Nuits d’Afrique | Sousou et Maher Cissoko : l’amour, de la kora et par la kora
Elle est suédoise, formée à la flûte, au violon et au piano, avant de prendre la guitare et, surtout, la kora. Pour elle, c’est une passion acquise. Il est Sénégalais, et vient d’une longue et prestigieuse lignée de griots mandingues. La kora et le chant, c’est dans son sang. Pour lui, c’est inné et tout simplement la vie, quoi. Le couple dans la vie comme en musique sera de passage (pour la troisième fois) au Festival international Nuits d’Afrique le 17 juillet, au Club Balattou. J’aurais voulu parler avec les deux ensemble, mais la connexion avec Maher n’a pas été possible, ce qui fait que c’est Sousou qui m’a accordé l’essentiel de l’entrevue, que voici.
Pan M 360 : Le plus récent album, Made of Music, remonte à 2018. C’est un long moment…
Sousou : En effet, ça fait longtemps. Il y a eu la pandémie, bien entendu, mais ce n’est pas vraiment une excuse. Disons que nous avons un peu dévié de notre course habituelle, et nous avons développé d’autres projets. De plus, ce n’est pas chose aisée de faire un album. Ça demande beaucoup d’efforts, mais surtout de l’argent. En plus, nous avons beaucoup tourné, ce qui est très bien, évidemment, mais bon, ça a pris de notre temps. Cela dit, nous avons plusieurs chansons qui sont écrites, mais nous attendons d’être prêt.

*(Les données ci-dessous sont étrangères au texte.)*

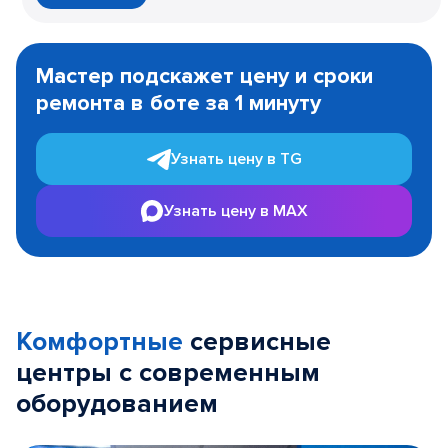
Item
1
Мастер подскажет цену и сроки
of
ремонта в боте за 1 минуту
3
Узнать цену в TG
Узнать цену в MAX
Комфортные
сервисные
центры с современным
оборудованием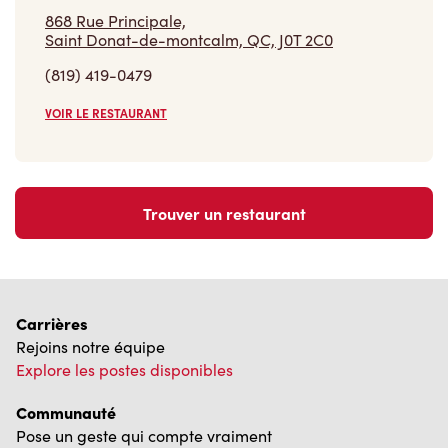
868 Rue Principale,
Saint Donat-de-montcalm, QC, J0T 2C0
(819) 419-0479
VOIR LE RESTAURANT
Trouver un restaurant
Carrières
Rejoins notre équipe
Explore les postes disponibles
Communauté
Pose un geste qui compte vraiment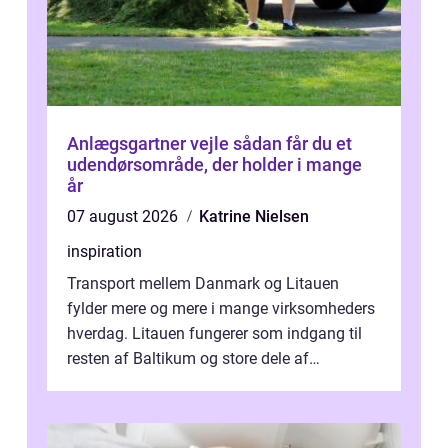
Anlægsgartner vejle sådan får du et
udendørsområde, der holder i mange
år
07 august 2026
Katrine Nielsen
inspiration
Transport mellem Danmark og Litauen
fylder mere og mere i mange virksomheders
hverdag. Litauen fungerer som indgang til
resten af Baltikum og store dele af
Østeuropa, og landet er i dag en vigtig brik...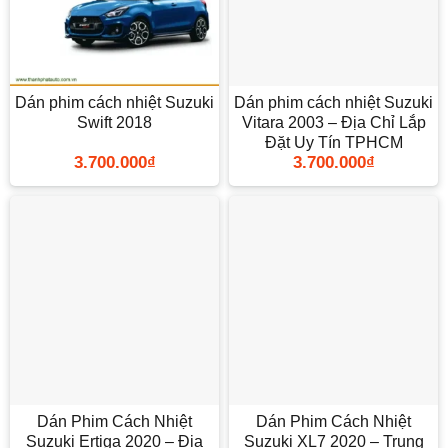
Dán phim cách nhiệt Suzuki
Dán phim cách nhiệt Suzuki
Swift 2018
Vitara 2003 – Địa Chỉ Lắp
Đặt Uy Tín TPHCM
3.700.000
₫
3.700.000
₫
Dán Phim Cách Nhiệt
Dán Phim Cách Nhiệt
Suzuki Ertiga 2020 – Địa
Suzuki XL7 2020 – Trung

Pan M 360 : Prêt pour quoi exactement?
Sousou : À le produire. Nous souhaitons apporter un nouveau son à notre style, quelque chose de plus électro. Pour ça, il faut une bonne dose de production studio, ce que nous souhaitons faire le plus possible nous-mêmes. Nous avons donc mis pas mal de temps sur l’apprentissage de la chose, et l’investissement dans le matériel requis, chez nous en Suède.
Pan M 360 : L’histoire commence à être connue, mais ça vaut la peine de la répéter : comment êtes-vous entré en contact avec la kora?
Sousou : J’étais très jeune, et mon père, musicien folk, faisait parfois des concerts de musiques croisées et invitait des musiciens à la maison. L’un d’eux était un griot de la Gambie. Il jouait de la kora. Il venait nous voir chaque année. Quand j’ai eu 17 ans, nous sommes allés en Gambie, le visiter, et je me suis dit que j’aimerais bien, avant des études ‘’sérieuses’’, prendre une année pour apprendre cet instrument là-bas. Finalement, je n’ai jamais quitté ce chemin.
Pan M 360 : Comment vous accueille-t-on là-bas, en tant que femme blanche occidentale?
Sousou : En tant que femme occidentale, j’ai été très chaleureusement accueillie. Je dirais même, ironiquement, que c’est probablement plus facile pour une femme blanche de l’Ouest que pour une femme du pays. Là-bas, les femmes sont supposées prendre soin des enfants, s’occuper des tâches ménagères, etc. Alors, pour elles, apprendre la musique et surtout la pratiquer, c’est assez difficile. C’est un exemple patent du privilège dont je bénéficie, mais qui est injuste pour les femmes africaines.
Pan M 360 : Pourriez-vous amorcer une nouvelle lignée de griots, féminins, blancs et occidentaux?
Sousou : Je pense que ce serait insensible de ma part d’oser poser ce genre de geste, et m’approprier une culture qui est inscrite dans le sang, et dans les siècles. Je pourrai pratiquer l’art que j’ai appris, mais le transmettre comme eux le font de générations en générations, non. Mon mari, Maher, peut le faire. Nous avons deux enfants, de 11 et 17 ans, et pour l’instant, ça ne les intéresse pas tellement. Occasionnellement, on les invite à chanter avec nous. Le résultat est très bon, mais leurs intérêts sont ailleurs en ce moment…
Pan M 360 : Vous jouerez au Balattou, quelles impressions gardez-vous de l’endroit?
Sousou : Un endroit très intime, où les gens sont très collés! C’est très plaisant d’y jouer.
Pan M 360 : En plus des chansons de vos albums existants, aurons-nous quelques nouvelles chansons?
Sousou : Oui, probablement. On pourra en jouer quelques unes, afin de tester l’effet sur le public.